Ja. Die ASPCA führt einen Eintrag mit dem Titel Ribbon Plant und gibt als wissenschaftlichen Namen Dracaena spp. an, also die Gattung; dass dieser Eintrag diese Art meint, zeigen die Quellen selbst, denn die NC State Extension führt Ribbon Plant unter den gebräuchlichen Namen von Dracaena sanderiana. Die Einstufung lautet giftig für Hunde und giftig für Katzen; Pferde nennt dieser Eintrag nicht. Als Giftstoff nennen beide Quellen Saponine, als Anzeichen wortgleich Erbrechen (gelegentlich mit Blut), Teilnahmslosigkeit, Appetitlosigkeit, vermehrten Speichelfluss und erweiterte Pupillen bei Katzen. Wirkt ein Tier krank, nachdem es an der Pflanze gefressen hat, wenden Sie sich an Ihre Tierärztin oder Ihren Tierarzt.

Welches Wasser braucht der Glücksbambus, und wie oft wird es gewechselt?

Die NC State Extension schreibt für diese Art zwei Dinge: Sie kann in chlorfreiem Wasser gezogen werden, und das Wasser wird wöchentlich gewechselt. Der wöchentliche Wechsel ist damit die einzige Zeitangabe zum Gießen, die für diese Art belegt ist. Wie Leitungswasser chlorfrei wird, schreibt diese Quelle nicht, und diese Seite nennt deshalb kein Verfahren dafür; wie sich Chlor aus Leitungswasser austreiben lässt, steht mit eigener Quelle auf der Seite Düngersalz. Zur Wasserhärte sagen die hier ausgewerteten Quellen für diese Art nichts; Chlor und Kalk sind zwei verschiedene Dinge, und die Angabe der Quelle betrifft Chlor.

Ist der Glücksbambus ein echter Bambus?

Die NC State Extension führt die Pflanze unter dem akzeptierten Namen Dracaena sanderiana in der Familie Asparagaceae und nennt Chinese Water Bamboo, Friendship Bamboo, Lucky Bamboo, Ribbon Plant und Water Bamboo als gebräuchliche Namen dieser Art. Das Wort Bambus steht in dieser Quelle also bei den gebräuchlichen Namen, nicht bei der Einordnung. Die Angaben auf dieser Seite gehören zu Dracaena sanderiana.

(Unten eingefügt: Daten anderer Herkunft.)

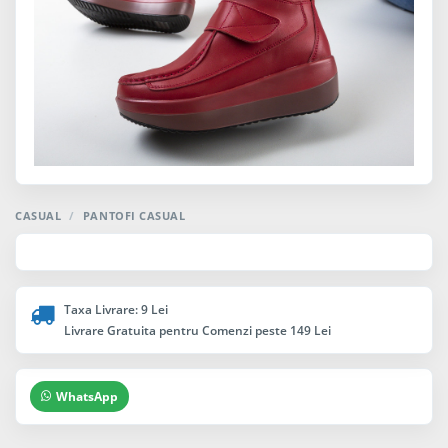
CASUAL
/
PANTOFI CASUAL
Taxa Livrare: 9 Lei
Livrare Gratuita pentru Comenzi peste 149 Lei
WhatsApp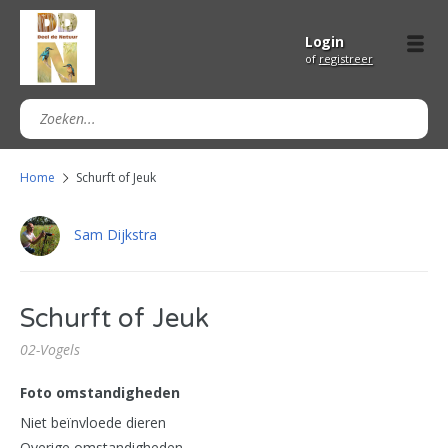
Login
of
registreer
Home
Schurft of Jeuk
Sam Dijkstra
Schurft of Jeuk
02-Vogels
Foto omstandigheden
Niet beïnvloede dieren
Overige omstandigheden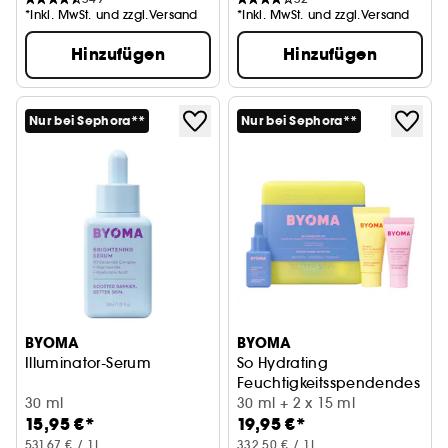
*Inkl. MwSt. und zzgl.Versand
*Inkl. MwSt. und zzgl.Versand
Hinzufügen
Hinzufügen
Nur bei Sephora**
Nur bei Sephora**
BYOMA
BYOMA
Illuminator-Serum
So Hydrating
Feuchtigkeitsspendendes Ges
30 ml
30 ml + 2 x 15 ml
15,95 €*
19,95 €*
531,67 € / 1L
332,50 € / 1L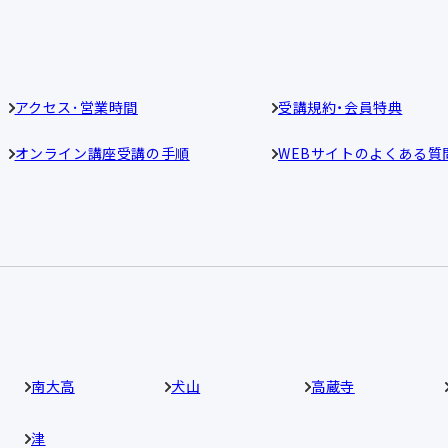
アクセス･営業時間
受講規約・会員特典
オンライン講座受講の手順
WEBサイトのよくある質
南大高
犬山
高蔵寺
津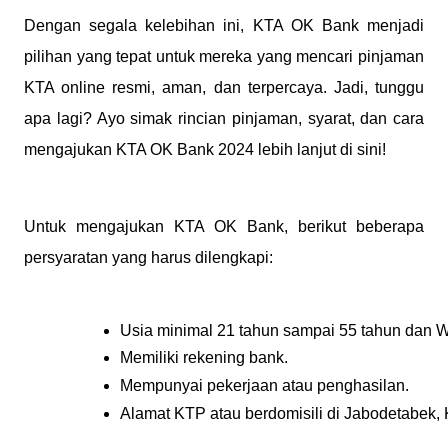
Dengan segala kelebihan ini, KTA OK Bank menjadi
pilihan yang tepat untuk mereka yang mencari pinjaman
KTA online resmi, aman, dan terpercaya. Jadi, tunggu
apa lagi? Ayo simak rincian pinjaman, syarat, dan cara
mengajukan KTA OK Bank 2024 lebih lanjut di sini!
Untuk mengajukan KTA OK Bank, berikut beberapa
persyaratan yang harus dilengkapi:
Usia minimal 21 tahun sampai 55 tahun dan 
Memiliki rekening bank.
Mempunyai pekerjaan atau penghasilan.
Alamat KTP atau berdomisili di Jabodetabek,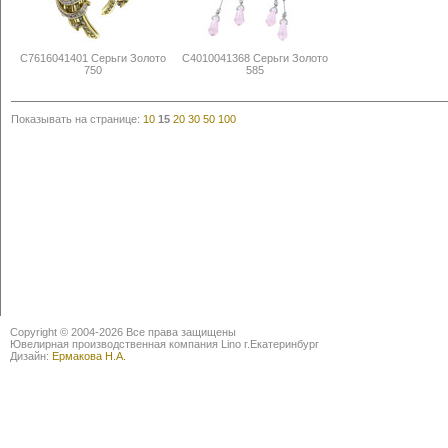
С7616041401 Серьги Золото
С4010041368 Серьги Золото
750
585
Показывать на странице:
10
15
20
30
50
100
Copyright © 2004-2026 Все права защищены
Ювелирная производственная компания Lino г.Екатеринбург
Дизайн:
Ермакова Н.А.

Wie hell muss der Glücksbambus stehen?

Die NC State Extension ordnet der Art zwei Lichtstufen zu: lichter Schatten, also Schatten durch ein Kronendach den ganzen Tag, und tiefer Schatten, also weniger als zwei Stunden bis gar keine direkte Sonne. Für die Wohnung heißt das: ein Nordfenster oder ein Platz weiter im Raum. Das Gartenbau-Wiki Hortipendium führt Dracaenen in seiner Liste der Zimmerpflanzen mit geringen Lichtansprüchen, allerdings als Angabe zur Gattung und nicht zu dieser Art.

Warum werden die Blätter gelb?

Die NC State Extension nennt für diese Art einen Grund mit eigenen Worten: Zu viel Wasser kann zu gelben Blättern und zu faulenden Stängeln führen. Ein zweiter Fall lässt sich am Aussehen abtrennen: Vergilben jüngere Blätter und bleiben die Blattadern grün, beschreibt die Bayerische Landesanstalt für Weinbau und Gartenbau für Zimmerpflanzen allgemein einen Eisenmangel und rät zu Regenwasser statt kalkhaltigem Gießwasser.